■ Extrait:
↓↓↓

La dimension managériale et, plus particulièrement, la qualité de travail et de vie des artistes est certainement la plus touchée. Plus qu’on ne peut l’imaginer, comme en atteste l’enquête menée par Culture Mauricie. Même si ce secteur a l’habitude de fonctionner par des prises de risque et de la souplesse, l’interdiction de rassembler des personnes dans un même endroit a littéralement mis à terre l’ensemble de l’écosystème culturel. Du cirque du Soleil aux petites salles de diffusion, tous sont menacés. La détresse se situe à tous les niveaux et auprès de tous les acteurs, qu’ils soient des artistes indépendants ou des entrepreneurs culturels autochtones, québécois ou internationaux.
Finalement, la crise a aussi des répercussions sociales sur les citoyens qui ont des difficultés à vivre le confinement. « On constate que lorsqu’il n’y a plus rien, la culture est un remède pour rester en contact même en situation de confinement : chant sur les balcons, reproduction d’œuvres d’art, etc. Le secteur culturel montre à la fois toute sa vulnérabilité, mais aussi toute sa force, car elle peut se reproduire sans la structure traditionnelle », comme le souligne la professeure Porcedda.

↑↑↑

■ Les données:
↓↓↓

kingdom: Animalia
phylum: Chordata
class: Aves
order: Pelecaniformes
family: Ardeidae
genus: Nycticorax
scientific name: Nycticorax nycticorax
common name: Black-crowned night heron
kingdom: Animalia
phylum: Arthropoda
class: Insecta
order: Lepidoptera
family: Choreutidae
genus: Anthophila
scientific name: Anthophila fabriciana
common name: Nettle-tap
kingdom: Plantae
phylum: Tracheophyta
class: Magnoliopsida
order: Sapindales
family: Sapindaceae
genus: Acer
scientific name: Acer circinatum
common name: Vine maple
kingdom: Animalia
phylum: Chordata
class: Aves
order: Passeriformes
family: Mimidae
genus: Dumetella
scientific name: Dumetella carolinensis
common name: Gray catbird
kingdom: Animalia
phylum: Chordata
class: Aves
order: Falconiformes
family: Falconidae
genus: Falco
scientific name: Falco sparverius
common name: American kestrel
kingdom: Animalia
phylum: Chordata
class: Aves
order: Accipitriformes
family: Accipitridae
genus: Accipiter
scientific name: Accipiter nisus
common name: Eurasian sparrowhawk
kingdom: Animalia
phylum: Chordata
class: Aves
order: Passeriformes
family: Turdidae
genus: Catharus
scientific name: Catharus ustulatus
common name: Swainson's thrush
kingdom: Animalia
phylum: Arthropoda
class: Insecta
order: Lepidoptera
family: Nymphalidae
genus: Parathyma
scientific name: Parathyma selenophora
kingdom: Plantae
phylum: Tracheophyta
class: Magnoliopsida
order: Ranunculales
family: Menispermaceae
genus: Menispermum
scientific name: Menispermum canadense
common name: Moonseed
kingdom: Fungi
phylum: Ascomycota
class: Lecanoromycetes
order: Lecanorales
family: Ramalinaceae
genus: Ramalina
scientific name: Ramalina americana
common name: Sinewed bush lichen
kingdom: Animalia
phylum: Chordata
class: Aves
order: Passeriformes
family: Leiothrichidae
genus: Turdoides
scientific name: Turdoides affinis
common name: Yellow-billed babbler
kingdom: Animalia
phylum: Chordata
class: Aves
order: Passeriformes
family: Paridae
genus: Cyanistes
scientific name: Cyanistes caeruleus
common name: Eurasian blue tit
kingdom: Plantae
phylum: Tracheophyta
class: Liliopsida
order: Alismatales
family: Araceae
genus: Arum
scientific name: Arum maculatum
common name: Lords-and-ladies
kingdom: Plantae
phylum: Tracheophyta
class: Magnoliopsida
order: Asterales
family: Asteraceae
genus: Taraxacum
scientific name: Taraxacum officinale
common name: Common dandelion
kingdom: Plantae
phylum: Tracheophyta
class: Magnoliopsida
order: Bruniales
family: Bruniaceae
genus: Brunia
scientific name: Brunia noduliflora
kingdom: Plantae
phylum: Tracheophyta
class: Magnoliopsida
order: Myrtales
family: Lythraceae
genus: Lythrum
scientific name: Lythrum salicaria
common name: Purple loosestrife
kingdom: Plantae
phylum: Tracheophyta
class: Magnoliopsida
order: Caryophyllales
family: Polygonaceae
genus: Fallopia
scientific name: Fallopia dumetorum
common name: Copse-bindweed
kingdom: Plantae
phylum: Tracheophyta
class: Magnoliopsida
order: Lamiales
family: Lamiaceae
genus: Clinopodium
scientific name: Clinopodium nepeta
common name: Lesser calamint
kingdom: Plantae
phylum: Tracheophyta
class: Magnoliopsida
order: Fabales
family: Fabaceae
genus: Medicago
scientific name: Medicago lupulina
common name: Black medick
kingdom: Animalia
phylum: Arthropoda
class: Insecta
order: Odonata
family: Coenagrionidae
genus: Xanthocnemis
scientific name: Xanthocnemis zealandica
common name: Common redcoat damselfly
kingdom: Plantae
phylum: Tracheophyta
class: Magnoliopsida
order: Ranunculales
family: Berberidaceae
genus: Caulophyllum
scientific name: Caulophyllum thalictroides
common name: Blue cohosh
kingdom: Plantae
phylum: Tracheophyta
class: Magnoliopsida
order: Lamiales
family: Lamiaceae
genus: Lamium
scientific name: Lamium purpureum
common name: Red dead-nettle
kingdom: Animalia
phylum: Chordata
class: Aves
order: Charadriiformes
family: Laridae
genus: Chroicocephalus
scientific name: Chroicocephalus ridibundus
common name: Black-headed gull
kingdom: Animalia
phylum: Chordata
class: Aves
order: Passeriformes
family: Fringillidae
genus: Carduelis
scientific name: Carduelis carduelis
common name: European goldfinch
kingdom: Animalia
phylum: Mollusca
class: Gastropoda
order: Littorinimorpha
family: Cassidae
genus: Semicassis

↑↑↑

■ Travail demandé:
Recopiez fidèlement, s'il vous plaît, le passage de l'extrait qui commence par « Finalement, la crise » et se poursuit jusqu'à « la professeure Porcedda. ». Ces données constituent un ensemble à part, distinct de l'extrait.

■ Corrigé:
Finalement, la crise a aussi des répercussions sociales sur les citoyens qui ont des difficultés à vivre le confinement. « On constate que lorsqu’il n’y a plus rien, la culture est un remède pour rester en contact même en situation de confinement : chant sur les balcons, reproduction d’œuvres d’art, etc. Le secteur culturel montre à la fois toute sa vulnérabilité, mais aussi toute sa force, car elle peut se reproduire sans la structure traditionnelle », comme le souligne la professeure Porcedda.